Additionally, I need to pack all the stuff I plan on carrying, buy plane tickets to Baja, get a new passport, plan a few going-away parties, grab Christmas presents for all the lovely people in my life, and fly back to Minnesota for the holidays. However. That being said, this stuff hasn’t dominated my time over the last few days. There are much larger things afoot.
As I said, I have made a decision. In May I will move back to Minnesota for the summer, to lead teenagers on wilderness backpacking, rock climbing and canoeing trips in the Boundary Waters. This is where I want to go, as far as the whole scheme goes. There’s still so much to experience out in the larger world, and I’m not quite ready to hammer myself into a box. If I have learned one thing over the last few years, it’s that you are capable of doing much more than you will ever admit to yourself. Thus, the only way to learn your true abilities is to keep presenting yourself with insurmountable tasks.
The risk of failure is far preferable to the risk of never trying anything. At every opportunity, I choose to put myself into situations where I do not know whether or not I will be successful. The web has become an area where my knowledge and experience all but guarantees my success, and unfortunately the web is not something that I value in and of itself. I love what the web allows us to do, but it’s what we do with it that has always fascinated me, not the web itself.
I thirst to be immersed once again in the ends, rather than the means. I need the passion, the passion for knowledge, learning and the outdoors.

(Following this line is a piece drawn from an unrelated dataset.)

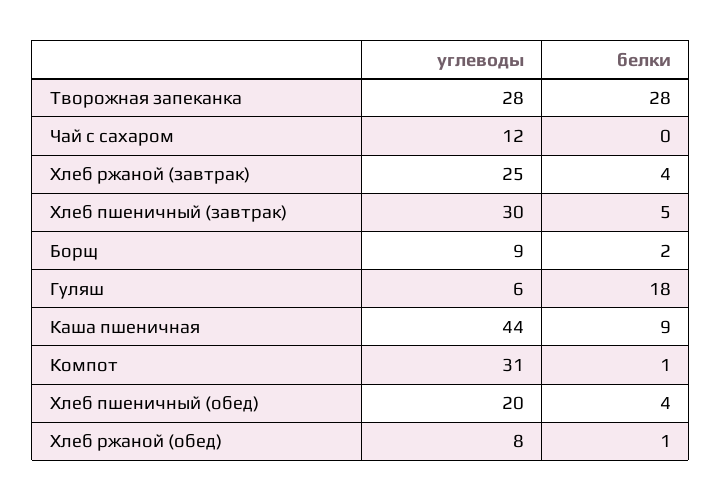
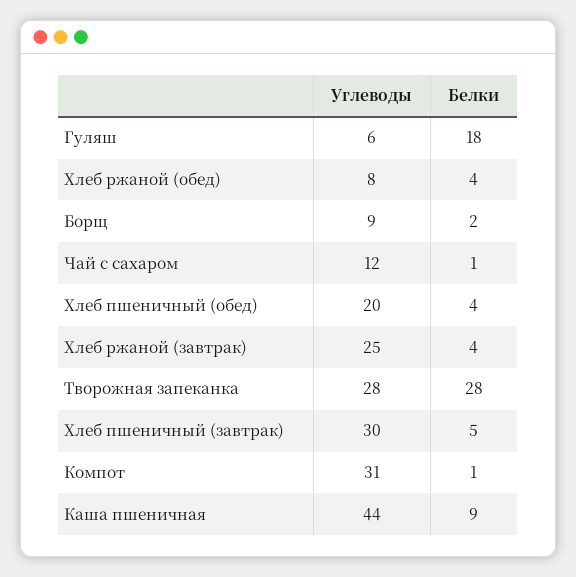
белки, Чай с сахаром: 0 -> 1
белки, Хлеб ржаной (обед): 1 -> 4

I need the socialization, the networking, the sheer delight that comes from human molecules bumping and colliding into one another. I believe I can find that meaning, embraced with others by the lakes of Northern Minnesota.
odd that the boundary waters seems to be the gathering place for learning and healing this summer.
if all goes well, i’ll see you there as we pass in our aged canoes.
if all goes well, many a gathering will be had by many a mind, perhaps some answers may come to light, some dreams be found.
to tents in the woods and the denizens there within!